Turkish opposition rides nationalist wave in elections

A politician brandishes a noose and calls for a jailed Kurdish leader to be hanged; another accuses the prime minister of being a coward for not invading Iraq, a third says the premier is the biggest obstacle to Turkey's anti-terror effort.

Turkish opposition rides nationalist wave in elections
With the ruling Justice and Development Party (AKP) leading the opinion polls for legislative elections Sunday, opposition parties are lashing out at Prime Minister Recep Tayyip Erdogan's failure to quell renewed bloodshed by separatist Kurdish rebels in the southeast.

The secularist army, often at odds with the AKP's Islamist roots, has upped pressure on Erdogan with public appeals for an incursion into neighbouring Iraq, where the rebel Kurdistan Workers' Party (PKK), listed as a terrorist group by Ankara and much of the international community, takes refuge.

Funerals of soldiers killed by the PKK have turned from usually solemn ceremonies into anti-AKP protests during which ministers are booed and the government tagged "murderers."

"The terrorism problem is right at the heart of the elections," political scientist Fuat Keyman said.

Public anger boiled over in May when a suspected PKK militant blew himself up in Ankara, killing nine people.

"The opposition is exploiting the people's security fears. The problem of terror, the slain soldiers have become political material, which is not healthy at all," commented Mehmet Ozcan of the Ankara-based think tank USAK.

The opposition finds fertile ground in a society where nationalism is already on the rise, analysts say, pointing at Turkish exasperation with US inaction against PKK bases in Iraq and strong opposition in Europe to mainly Muslim Turkey's bid for EU membership.

The main beneficiary of rising nationalist sentiment will be the far-right Nationalist Action Party (MHP), which is expected to go over the 10-percent national threshold and return to parliament after a five-year absence, polling expert Hakan Bayrakci told the Internet newspaper Forum.

"The MHP will pass the threshold thanks to the rise of terrorism," he said. "Otherwise, it would have had a very hard time" getting into parliament.

While the MHP's nationalist campaign is no surprise, the main opposition Republican People Party's (CHP) endorsement of a similar agenda has stunned many and left a big void in the centre-left of Turkish politics.

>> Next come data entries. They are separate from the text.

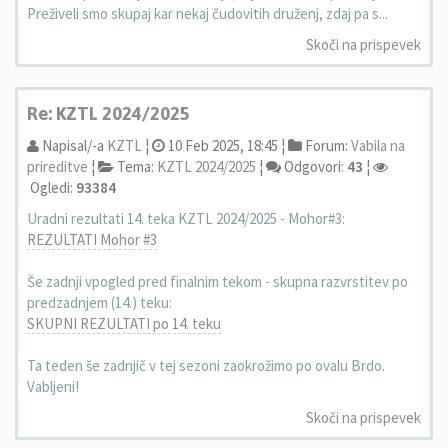
Preživeli smo skupaj kar nekaj čudovitih druženj, zdaj pa s...
Skoči na prispevek
Re: KZTL 2024/2025
Napisal/-a
KZTL
¦
10 Feb 2025, 18:45 ¦
Forum:
Vabila na
prireditve
¦
Tema:
KZTL 2024/2025
¦
Odgovori:
43
¦
Ogledi:
93384
Uradni rezultati 14. teka KZTL 2024/2025 - Mohor#3:
REZULTATI Mohor #3
Še zadnji vpogled pred finalnim tekom - skupna razvrstitev po
predzadnjem (14.) teku:
SKUPNI REZULTATI po 14. teku
Ta teden še zadnjič v tej sezoni zaokrožimo po ovalu Brdo.
Vabljeni!
Skoči na prispevek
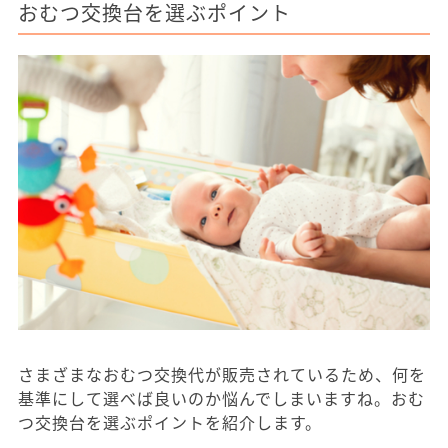
おむつ交換台を選ぶポイント
さまざまなおむつ交換代が販売されているため、何を
基準にして選べば良いのか悩んでしまいますね。おむ
つ交換台を選ぶポイントを紹介します。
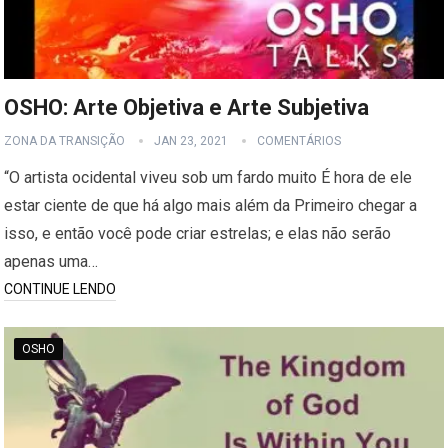
OSHO: Arte Objetiva e Arte Subjetiva
ZONA DA TRANSIÇÃO
JAN 23, 2021
COMENTÁRIOS
“O artista ocidental viveu sob um fardo muito É hora de ele
estar ciente de que há algo mais além da Primeiro chegar a
isso, e então você pode criar estrelas; e elas não serão
apenas uma…
CONTINUE LENDO
OSHO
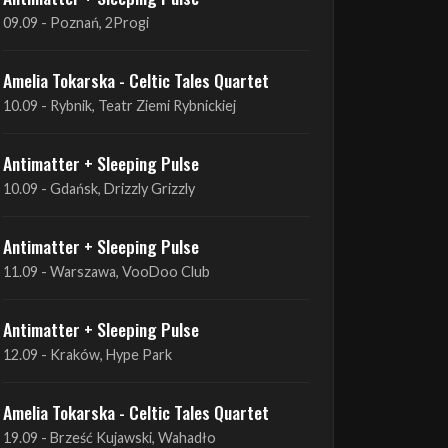
Antimatter + Sleeping Pulse
09.09 - Poznań, 2Progi
Amelia Tokarska - Celtic Tales Quartet
10.09 - Rybnik, Teatr Ziemi Rybnickiej
Antimatter + Sleeping Pulse
10.09 - Gdańsk, Drizzly Grizzly
Antimatter + Sleeping Pulse
11.09 - Warszawa, VooDoo Club
Antimatter + Sleeping Pulse
12.09 - Kraków, Hype Park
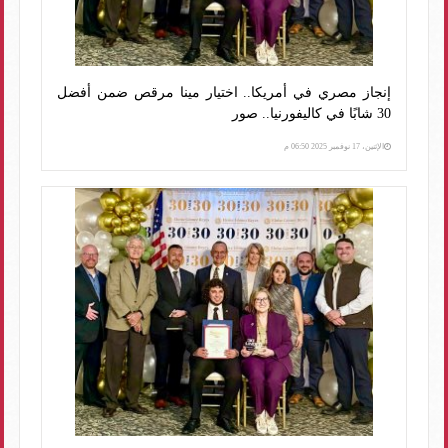
إنجاز مصري في أمريكا.. اختيار مينا مرقص ضمن أفضل
30 شابًا في كاليفورنيا.. صور
الإثنين، 17 نوفمبر 2025 06:50 م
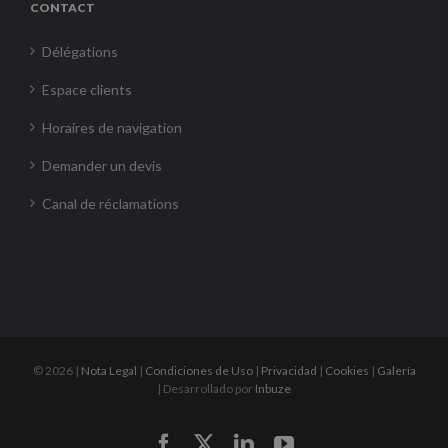
CONTACT
Délégations
Espace clients
Horaires de navigation
Demander un devis
Canal de réclamations
©
2026 |
Nota Legal
|
Condiciones de Uso
|
Privacidad
|
Cookies
|
Galería
| Desarrollado por
Inbuze
Facebook
X
LinkedIn
YouTube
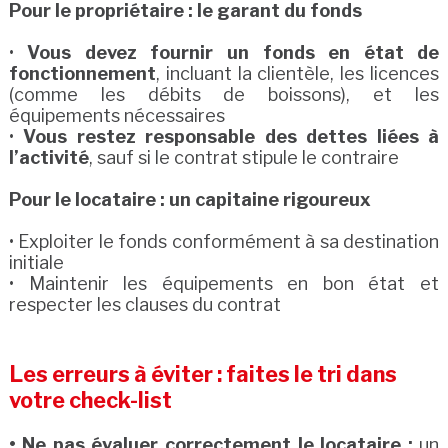
Pour le propriétaire : le garant du fonds
•
Vous devez fournir un fonds en état de
fonctionnement
, incluant la clientèle, les licences
(comme les débits de boissons), et les
équipements nécessaires
•
Vous restez responsable des dettes liées à
l’activité
, sauf si le contrat stipule le contraire
Pour le locataire : un capitaine rigoureux
• Exploiter le fonds conformément à sa destination
initiale
• Maintenir les équipements en bon état et
respecter les clauses du contrat
Les erreurs à éviter : faites le tri dans
votre check-list
• Ne pas évaluer correctement le locataire :
un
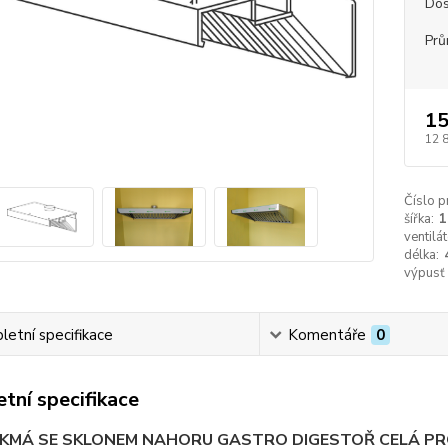
Dos
Prů
15
12 
Číslo p
šířka:
1
ventilát
délka:
výpusť
etní specifikace
Komentáře
0
tní specifikace
IKMÁ SE SKLONEM NAHORU GASTRO DIGESTOŘ CELÁ PRO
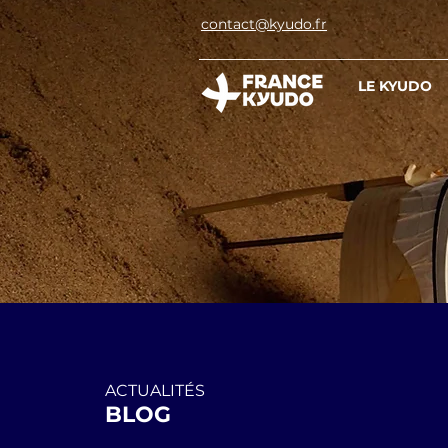
contact@kyudo.fr
LE KYUDO
ACTUALITÉS
BLOG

The CHP, expected to be the second force in parliament after the AKP, "drifted away from its social-democrat identity. It is hard now to even call it a democratic party," Keyman said.

The traditional voice of pro-Western, secular Turks, the CHP is now opposed to EU reforms to expand free speech and minority rights and leads calls for an incursion into northern Iraq.

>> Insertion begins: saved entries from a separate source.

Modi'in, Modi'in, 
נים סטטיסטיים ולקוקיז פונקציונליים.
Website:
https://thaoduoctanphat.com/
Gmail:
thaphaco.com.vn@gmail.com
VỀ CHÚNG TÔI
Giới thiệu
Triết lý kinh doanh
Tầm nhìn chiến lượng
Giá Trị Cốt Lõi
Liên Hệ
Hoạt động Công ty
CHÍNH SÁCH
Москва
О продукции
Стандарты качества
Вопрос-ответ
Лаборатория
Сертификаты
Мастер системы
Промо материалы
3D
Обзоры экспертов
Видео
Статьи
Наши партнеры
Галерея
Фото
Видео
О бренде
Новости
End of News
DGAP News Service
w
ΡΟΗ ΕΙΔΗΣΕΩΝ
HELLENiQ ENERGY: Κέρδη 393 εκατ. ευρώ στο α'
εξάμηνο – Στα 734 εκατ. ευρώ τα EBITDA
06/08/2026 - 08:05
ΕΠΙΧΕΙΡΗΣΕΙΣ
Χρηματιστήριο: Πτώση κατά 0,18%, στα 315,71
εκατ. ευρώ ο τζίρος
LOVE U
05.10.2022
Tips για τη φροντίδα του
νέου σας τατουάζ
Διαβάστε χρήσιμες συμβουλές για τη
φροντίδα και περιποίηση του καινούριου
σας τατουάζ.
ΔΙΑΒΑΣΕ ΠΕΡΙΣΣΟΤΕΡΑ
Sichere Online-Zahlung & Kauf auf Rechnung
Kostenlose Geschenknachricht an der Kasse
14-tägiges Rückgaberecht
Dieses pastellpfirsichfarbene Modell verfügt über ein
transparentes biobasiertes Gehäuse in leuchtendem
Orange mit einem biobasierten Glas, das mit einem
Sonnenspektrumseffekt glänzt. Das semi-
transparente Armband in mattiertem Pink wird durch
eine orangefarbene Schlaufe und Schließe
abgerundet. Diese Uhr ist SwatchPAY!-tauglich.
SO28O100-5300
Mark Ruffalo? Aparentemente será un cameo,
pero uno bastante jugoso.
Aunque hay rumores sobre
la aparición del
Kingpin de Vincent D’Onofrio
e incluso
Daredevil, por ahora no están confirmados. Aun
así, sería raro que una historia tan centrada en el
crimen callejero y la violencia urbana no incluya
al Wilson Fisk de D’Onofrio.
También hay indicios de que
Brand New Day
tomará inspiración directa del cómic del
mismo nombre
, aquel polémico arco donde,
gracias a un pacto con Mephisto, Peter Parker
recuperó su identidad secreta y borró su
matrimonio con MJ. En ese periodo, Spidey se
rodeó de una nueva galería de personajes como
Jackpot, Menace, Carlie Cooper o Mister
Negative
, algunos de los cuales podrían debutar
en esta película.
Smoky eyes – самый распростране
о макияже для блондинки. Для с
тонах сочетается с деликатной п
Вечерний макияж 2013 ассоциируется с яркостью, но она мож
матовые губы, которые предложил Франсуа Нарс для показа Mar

The opposition's reliance on "exaggerated and populist" nationalism reflects its failure to offer efficient economic policies to rival the AKP, whose four and a half years in power have resulted in economic stability and strong growth, Keyman said.

The prospect of no centre-left voice in the new parliament gave rise to an unprecedented grassroots movement that nominated an outspoken human rights defender, Baskin Oran, as an independent candidate from Istanbul.

Oran, a respected international relations professor and a close associate of slain ethnic Armenian journalist Hrant Dink, says he is campaigning for the rights of "all the oppressed and alienated" -- from Kurds and non-Muslim minorities to the unemployed and homosexuals.

He focuses on expanding Kurdish rights as a means of ending the insurgency in the southeast.

"Nationalism harms the nation most, because it triggers counter-nationalism," one of his campaign slogans says.